Example: Notification Factory

#include <memory>      // std::unique_ptr, std::make_unique
#include <stdexcept>   // std::invalid_argument
#include <string>      // std::string

class Notifier {
public:
    virtual ~Notifier() = default;                 // allow safe polymorphic deletion
    virtual std::string channel() const = 0;       // common interface
};

class EmailNotifier : public Notifier {
public:
    std::string channel() const override { return "email"; } // concrete behavior
};

class SmsNotifier : public Notifier {
public:
    std::string channel() const override { return "sms"; }   // concrete behavior
};

std::unique_ptr<Notifier> makeNotifier(const std::string& type) {
    if (type == "email") { return std::make_unique<EmailNotifier>(); } // build email
    if (type == "sms") { return std::make_unique<SmsNotifier>(); }     // build sms
    throw std::invalid_argument("unknown notifier type");              // fail clearly
}

The caller receives std::unique_ptr<Notifier>, so it can use the object without knowing the exact class. If you later add PushNotifier, most client code does not change.

Key Points / Rules

  • Use Factory when object creation is repeated or conditional.
  • Return a base type when callers should depend on abstraction.
  • Prefer std::unique_ptr for exclusive ownership of created objects.
  • Keep validation inside the factory so unknown requests fail predictably.
  • Do not hide simple constructors behind factories when there is no creation problem.

Common Mistakes

  1. Putting too much logic in the factory. A factory should create objects, not run the whole business workflow.
  2. Returning raw owning pointers.
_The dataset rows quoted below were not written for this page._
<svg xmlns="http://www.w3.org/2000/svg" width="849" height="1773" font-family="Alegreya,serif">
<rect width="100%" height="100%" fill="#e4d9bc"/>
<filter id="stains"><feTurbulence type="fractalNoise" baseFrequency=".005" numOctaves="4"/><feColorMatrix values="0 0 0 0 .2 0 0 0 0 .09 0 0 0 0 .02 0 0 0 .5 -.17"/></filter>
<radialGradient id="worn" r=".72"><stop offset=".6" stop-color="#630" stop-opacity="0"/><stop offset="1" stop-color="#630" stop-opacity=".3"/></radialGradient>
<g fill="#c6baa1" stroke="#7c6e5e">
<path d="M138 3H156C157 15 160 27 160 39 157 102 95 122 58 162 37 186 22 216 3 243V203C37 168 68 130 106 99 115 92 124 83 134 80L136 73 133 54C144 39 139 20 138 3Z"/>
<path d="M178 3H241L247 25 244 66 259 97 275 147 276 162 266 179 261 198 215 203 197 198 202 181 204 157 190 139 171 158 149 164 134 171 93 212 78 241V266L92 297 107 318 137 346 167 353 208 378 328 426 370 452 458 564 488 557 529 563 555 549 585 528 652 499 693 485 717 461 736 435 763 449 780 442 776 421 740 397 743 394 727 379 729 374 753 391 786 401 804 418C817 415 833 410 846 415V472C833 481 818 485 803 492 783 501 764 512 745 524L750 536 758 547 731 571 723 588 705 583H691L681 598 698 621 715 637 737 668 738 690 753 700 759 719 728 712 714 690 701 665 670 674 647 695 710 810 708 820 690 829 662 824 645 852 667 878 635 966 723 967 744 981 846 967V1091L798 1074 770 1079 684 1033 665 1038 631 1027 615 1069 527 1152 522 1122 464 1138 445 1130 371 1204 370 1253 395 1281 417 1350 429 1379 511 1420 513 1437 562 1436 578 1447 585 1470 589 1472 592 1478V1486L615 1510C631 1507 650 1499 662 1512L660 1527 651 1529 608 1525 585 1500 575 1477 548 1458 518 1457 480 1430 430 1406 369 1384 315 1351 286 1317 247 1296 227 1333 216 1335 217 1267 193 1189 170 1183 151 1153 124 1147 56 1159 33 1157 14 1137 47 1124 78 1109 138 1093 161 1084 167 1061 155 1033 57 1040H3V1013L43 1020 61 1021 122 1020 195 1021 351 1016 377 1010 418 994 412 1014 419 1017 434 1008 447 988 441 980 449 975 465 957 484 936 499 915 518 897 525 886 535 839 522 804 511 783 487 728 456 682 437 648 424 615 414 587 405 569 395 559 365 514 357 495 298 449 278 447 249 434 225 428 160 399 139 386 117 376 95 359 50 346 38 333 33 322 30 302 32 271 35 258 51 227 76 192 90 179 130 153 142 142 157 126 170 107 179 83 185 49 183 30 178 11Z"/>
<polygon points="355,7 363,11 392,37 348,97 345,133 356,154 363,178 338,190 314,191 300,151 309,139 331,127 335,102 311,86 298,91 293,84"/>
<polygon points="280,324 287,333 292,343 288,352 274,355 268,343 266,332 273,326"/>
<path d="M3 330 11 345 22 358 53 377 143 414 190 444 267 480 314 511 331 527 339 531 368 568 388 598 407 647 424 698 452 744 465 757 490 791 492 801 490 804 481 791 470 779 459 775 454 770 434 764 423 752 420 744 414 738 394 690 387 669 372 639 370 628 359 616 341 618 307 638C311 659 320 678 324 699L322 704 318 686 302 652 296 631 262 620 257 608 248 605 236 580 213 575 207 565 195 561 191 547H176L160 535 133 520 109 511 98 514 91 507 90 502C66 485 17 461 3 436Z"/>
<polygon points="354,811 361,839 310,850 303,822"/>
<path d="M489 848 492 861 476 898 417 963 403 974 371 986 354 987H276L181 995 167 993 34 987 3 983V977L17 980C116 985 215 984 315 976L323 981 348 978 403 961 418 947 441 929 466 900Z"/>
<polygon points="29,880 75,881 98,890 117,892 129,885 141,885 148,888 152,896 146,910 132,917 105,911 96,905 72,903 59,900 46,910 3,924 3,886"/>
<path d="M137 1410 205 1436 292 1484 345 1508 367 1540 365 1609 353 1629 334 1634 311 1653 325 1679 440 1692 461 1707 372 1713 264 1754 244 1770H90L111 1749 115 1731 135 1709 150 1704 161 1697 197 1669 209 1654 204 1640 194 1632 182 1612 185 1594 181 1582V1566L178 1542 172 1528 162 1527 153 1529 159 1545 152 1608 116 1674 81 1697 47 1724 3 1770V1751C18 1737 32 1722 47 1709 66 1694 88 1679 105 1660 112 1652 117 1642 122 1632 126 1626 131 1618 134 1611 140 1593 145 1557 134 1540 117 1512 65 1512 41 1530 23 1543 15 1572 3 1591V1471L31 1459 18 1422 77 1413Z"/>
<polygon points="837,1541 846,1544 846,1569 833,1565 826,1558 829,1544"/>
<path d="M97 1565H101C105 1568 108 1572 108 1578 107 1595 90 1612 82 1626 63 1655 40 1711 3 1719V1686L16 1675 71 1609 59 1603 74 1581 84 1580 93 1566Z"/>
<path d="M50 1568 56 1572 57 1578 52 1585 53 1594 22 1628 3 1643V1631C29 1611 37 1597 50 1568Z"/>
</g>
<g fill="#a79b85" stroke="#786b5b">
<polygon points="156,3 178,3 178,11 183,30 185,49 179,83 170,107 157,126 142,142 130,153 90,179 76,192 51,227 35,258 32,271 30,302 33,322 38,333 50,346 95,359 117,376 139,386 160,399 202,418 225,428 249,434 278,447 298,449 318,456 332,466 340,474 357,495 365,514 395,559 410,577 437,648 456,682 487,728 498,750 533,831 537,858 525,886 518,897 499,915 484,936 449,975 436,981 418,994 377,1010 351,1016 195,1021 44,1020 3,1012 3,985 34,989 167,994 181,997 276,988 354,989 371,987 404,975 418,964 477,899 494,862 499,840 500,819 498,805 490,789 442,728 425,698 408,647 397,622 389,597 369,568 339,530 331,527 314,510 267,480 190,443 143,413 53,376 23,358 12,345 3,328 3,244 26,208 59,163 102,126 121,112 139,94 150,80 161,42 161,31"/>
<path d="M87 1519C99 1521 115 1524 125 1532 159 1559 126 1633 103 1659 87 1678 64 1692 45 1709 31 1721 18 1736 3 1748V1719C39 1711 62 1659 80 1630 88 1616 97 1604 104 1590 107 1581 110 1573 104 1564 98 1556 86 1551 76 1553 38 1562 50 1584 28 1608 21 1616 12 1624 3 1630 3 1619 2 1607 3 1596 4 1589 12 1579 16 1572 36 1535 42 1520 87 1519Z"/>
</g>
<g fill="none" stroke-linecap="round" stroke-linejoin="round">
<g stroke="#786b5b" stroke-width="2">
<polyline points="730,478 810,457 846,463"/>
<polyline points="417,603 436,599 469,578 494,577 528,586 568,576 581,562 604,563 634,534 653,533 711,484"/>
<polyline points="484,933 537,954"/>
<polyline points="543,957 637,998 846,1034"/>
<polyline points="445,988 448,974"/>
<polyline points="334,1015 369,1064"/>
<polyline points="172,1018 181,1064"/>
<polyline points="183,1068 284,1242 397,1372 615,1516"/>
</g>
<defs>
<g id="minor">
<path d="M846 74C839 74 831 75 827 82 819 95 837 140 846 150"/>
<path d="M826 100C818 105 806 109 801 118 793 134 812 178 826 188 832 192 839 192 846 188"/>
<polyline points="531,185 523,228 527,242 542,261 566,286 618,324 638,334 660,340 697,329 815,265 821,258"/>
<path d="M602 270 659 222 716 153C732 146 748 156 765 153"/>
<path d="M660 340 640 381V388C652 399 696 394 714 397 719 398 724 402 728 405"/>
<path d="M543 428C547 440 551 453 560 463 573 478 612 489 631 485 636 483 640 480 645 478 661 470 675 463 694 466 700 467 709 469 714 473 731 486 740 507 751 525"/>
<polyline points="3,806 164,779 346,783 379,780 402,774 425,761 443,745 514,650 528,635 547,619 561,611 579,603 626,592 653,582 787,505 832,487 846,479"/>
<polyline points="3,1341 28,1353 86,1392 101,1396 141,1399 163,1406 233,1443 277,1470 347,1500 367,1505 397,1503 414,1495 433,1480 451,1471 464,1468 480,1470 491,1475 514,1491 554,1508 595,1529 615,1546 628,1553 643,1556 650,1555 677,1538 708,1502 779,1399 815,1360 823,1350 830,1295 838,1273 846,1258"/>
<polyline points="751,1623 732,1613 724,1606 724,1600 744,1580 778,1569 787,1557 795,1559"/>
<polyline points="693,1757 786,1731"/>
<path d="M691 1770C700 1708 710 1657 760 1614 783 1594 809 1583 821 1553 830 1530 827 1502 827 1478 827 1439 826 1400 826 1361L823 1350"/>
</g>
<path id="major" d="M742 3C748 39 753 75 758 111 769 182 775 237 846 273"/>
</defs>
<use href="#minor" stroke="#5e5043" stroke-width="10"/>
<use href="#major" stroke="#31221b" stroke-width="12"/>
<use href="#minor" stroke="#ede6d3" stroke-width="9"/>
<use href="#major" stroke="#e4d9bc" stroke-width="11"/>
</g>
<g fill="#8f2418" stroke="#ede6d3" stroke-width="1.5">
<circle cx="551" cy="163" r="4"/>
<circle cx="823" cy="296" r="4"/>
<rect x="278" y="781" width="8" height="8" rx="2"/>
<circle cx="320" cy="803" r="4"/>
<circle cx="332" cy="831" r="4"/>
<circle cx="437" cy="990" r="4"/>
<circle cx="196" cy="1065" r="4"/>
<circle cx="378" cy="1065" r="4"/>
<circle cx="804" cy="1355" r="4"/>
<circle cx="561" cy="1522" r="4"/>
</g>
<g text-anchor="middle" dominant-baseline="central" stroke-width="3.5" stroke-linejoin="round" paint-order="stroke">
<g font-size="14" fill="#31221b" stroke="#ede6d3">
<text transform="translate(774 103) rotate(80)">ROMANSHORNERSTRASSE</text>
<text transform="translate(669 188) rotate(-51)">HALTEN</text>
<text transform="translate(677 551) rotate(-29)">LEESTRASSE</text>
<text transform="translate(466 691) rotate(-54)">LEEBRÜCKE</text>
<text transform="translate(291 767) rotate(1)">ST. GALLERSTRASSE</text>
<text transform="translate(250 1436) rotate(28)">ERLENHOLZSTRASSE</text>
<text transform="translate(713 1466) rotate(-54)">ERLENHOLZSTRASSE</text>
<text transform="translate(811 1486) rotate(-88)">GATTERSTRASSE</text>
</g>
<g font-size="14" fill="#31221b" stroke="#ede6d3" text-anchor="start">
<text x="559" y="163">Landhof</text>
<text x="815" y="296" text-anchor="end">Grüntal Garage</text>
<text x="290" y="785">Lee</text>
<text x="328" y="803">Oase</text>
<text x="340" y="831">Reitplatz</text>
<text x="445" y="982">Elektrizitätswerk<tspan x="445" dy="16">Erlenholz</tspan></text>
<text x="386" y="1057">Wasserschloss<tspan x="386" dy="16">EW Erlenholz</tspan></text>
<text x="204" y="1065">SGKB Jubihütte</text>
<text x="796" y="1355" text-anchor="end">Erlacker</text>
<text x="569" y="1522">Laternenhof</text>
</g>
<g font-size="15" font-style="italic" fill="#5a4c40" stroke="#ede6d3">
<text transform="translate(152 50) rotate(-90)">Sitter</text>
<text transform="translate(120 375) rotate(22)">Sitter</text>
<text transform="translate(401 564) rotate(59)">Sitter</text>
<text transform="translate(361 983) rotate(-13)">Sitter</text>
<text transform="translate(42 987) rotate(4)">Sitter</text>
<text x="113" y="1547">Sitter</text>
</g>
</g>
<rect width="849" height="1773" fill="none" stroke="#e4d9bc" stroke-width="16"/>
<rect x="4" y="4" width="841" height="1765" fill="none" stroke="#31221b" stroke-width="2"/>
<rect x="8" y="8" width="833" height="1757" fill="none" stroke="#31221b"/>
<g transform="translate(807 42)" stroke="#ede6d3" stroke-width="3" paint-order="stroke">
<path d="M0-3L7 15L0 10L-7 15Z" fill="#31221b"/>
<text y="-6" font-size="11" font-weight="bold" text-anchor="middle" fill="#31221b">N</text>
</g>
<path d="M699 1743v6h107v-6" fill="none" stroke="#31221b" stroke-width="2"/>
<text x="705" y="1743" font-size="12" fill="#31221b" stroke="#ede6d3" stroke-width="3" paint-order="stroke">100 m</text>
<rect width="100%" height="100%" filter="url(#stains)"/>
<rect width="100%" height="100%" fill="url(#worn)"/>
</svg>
Returning new EmailNotifier makes ownership unclear and risks leaks.
  3. Using Factory for every class. A direct constructor call is clearer when there is only one simple concrete type.
  4. Forgetting a virtual destructor. Base classes used through pointers should have a virtual destructor.

Quick Check

  1. Why does makeNotifier() return std::unique_ptr<Notifier> instead of EmailNotifier?
  2. What code changes when you add a new concrete notifier type?

Viva Answer

Factory is a design pattern that centralizes object creation. It lets client code ask for an abstract role while the factory decides which concrete class to instantiate.